Your goal
Rewrite the text lines of the items below as a JSON list of strings, one string per line, skipping blank lines. Leave the pictures out of your answer.

Extracted records

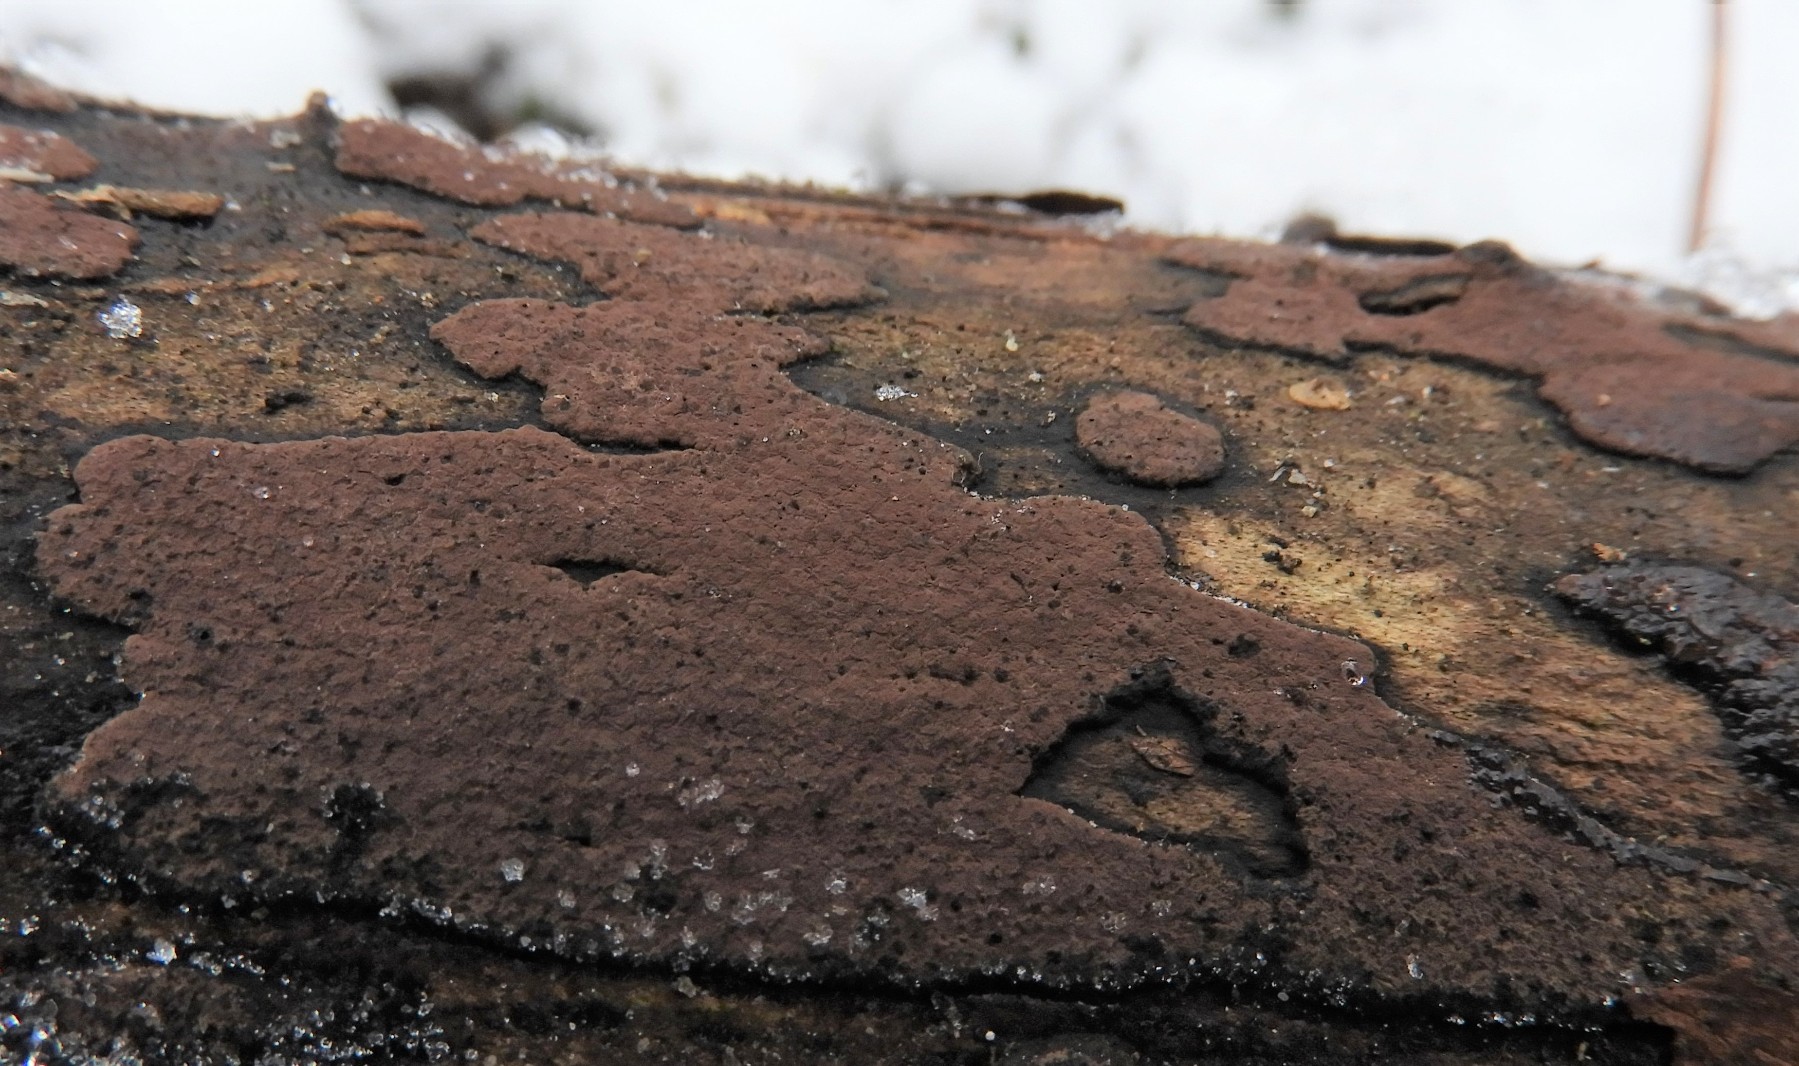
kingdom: Fungi
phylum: Ascomycota
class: Sordariomycetes
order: Xylariales
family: Hypoxylaceae
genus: Hypoxylon
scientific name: Hypoxylon petriniae
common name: nedsænket kulbær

Result of the exercise
[
  "kingdom: Fungi",
  "phylum: Ascomycota",
  "class: Sordariomycetes",
  "order: Xylariales",
  "family: Hypoxylaceae",
  "genus: Hypoxylon",
  "scientific name: Hypoxylon petriniae",
  "common name: nedsænket kulbær"
]